Por aquellos años, además de gimnasia deportiva, una vez por semana también hacía natación en mi secundaria y otras dos veces más, me daba el gusto de incursionar en otros deportes como el vóley o el hándbol.
No disfrutaba mucho de las competencias, sin embargo me gustaba imponerme determinados retos, explorando hasta dónde era capaz de llegar con la elasticidad de mi propio cuerpo.
Durante esa época, los fines de semana también solíamos pasear en familia por distintos rincones de la sierras. Un domingo de verano, recuerdo que decidimos llegarnos hasta el Dique la Quebrada. Aquella jornada soleada, el lago de las sierras chicas se me presentó como un plato de agua azul serena. Una postal apacible que con mi hermano, junto a mi padre, desde el mediodía comenzamos a disfrutar al máximo.
Papá, quiero cruzar el lago nadando, le dije sin titubear.dique la quebrada
Está bien hija, pero deberías calcular primero la distancia más corta me aconsejó con su inteligencia de matemática implacable.
“Si”, le respondí. “Fijate que estamos en el costado más angosto y creo que llego al otro lado sin problemas”.
Si estás segura, adelante. Y con un sentido de prudencia, añadió: Como yo no sé nadar muy bien, te miro desde aquí hasta que llegues al otro lado.
Observé por unos segundos los bordes de aquella masa líquida. Fijé la vista en una piedra de puntas redondas que se asomaba a pocos metros de la otra orilla, y sin mayores cálculos me lancé a nadar en aquel espejo natural, de agua dulce y tibia.
Nadé, nadé, nadé y nadé.
Pero mucho antes de lo previsto comencé a notar que mi corazón se aceleraba demasiado y el cansancio se apoderaba de mis brazos y mis piernas.
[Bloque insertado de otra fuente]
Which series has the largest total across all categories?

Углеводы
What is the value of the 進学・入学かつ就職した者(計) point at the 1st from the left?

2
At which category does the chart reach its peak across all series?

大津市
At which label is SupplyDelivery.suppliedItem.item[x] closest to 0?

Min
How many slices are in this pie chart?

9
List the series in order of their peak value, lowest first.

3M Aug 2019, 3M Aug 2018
Me detuve de golpe y al intentar en vano hacer pie, tragué agua y me desesperé…
De manera intuitiva logré un poco de estabilidad en la superficie y observé la distancia que aún me quedaba para llegar al otro lado.
Estaba exactamente a la mitad.
Giré mi cabeza hacia atrás y sin poder emitir una palabra, le pedí socorro a mi padre con la mirada.
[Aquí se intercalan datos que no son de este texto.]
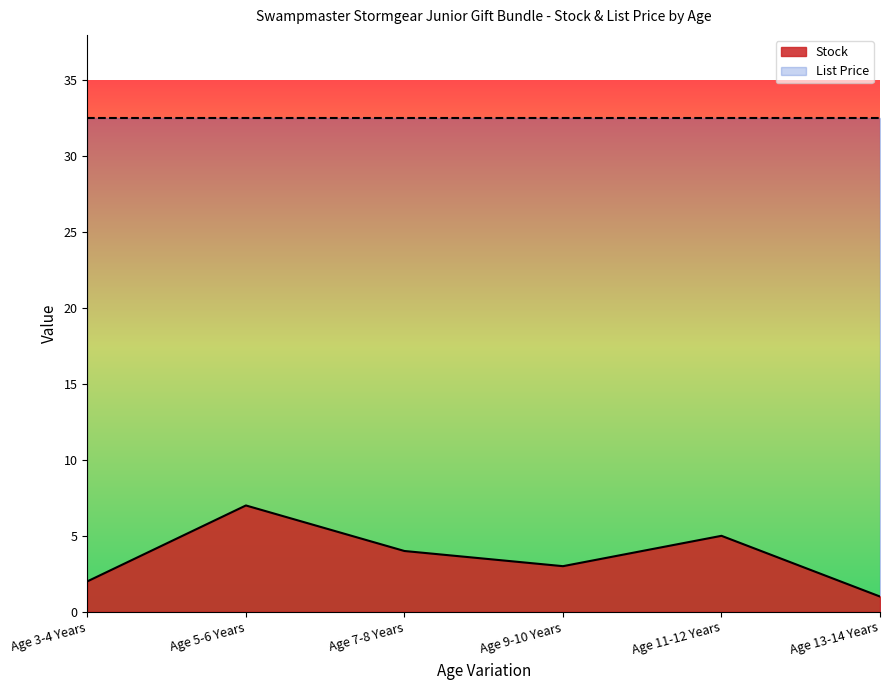

Which has a higher value, Age 7-8 Years or Age 3-4 Years?

Age 7-8 Years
Irina, tranquilízate, me dijo con cierto pánico, consciente de que no podía ir a buscarme.
Respirá y tomá aire. Sólo tenés que flotar y descansar un poco. No dejes de respirar y tranquilizate. Me insistió más imperativo, transmitiéndome algo de confianza.
Yo no dejaba de mirarlo… y al constatar la tensión de aquel momento comencé a tomar aire para recuperar cierto pulso de normalidad. Gané estabilidad en el agua y me volví a debatir qué hacía.
Estaba exactamente a la mitad: ¿Seguía nadando hacia la otra orilla o regresaba a los brazos de mi padre?
Irina, si estás más tranquila podés comenzar a nadar de nuevo, agregó mi padre con su voz grave más recuperada.
Si regreso, al menos conozco el camino y además está mi padre me dije de manera instintiva, reconociendo no sólo la fragilidad de mis fuerzas, sino también un frente incierto de grandes miedos.
Comencé entonces a nadar con un ritmo más pausado, hasta llegar a los brazos de mi padre.
— “¿Estás bien?” Me preguntó, apenas pudo enlazarme con su mano derecha y llevarme hasta un punto fijo donde por fin logré erguirme y hacer pie.
Si…, ya estoy mejor, le respondí con un tono vencida.
Un lago no es lo mismo que una pileta, hija, agregó reflexivo. “Y si no te sentís del todo segura, está muy bien que decidas volver”.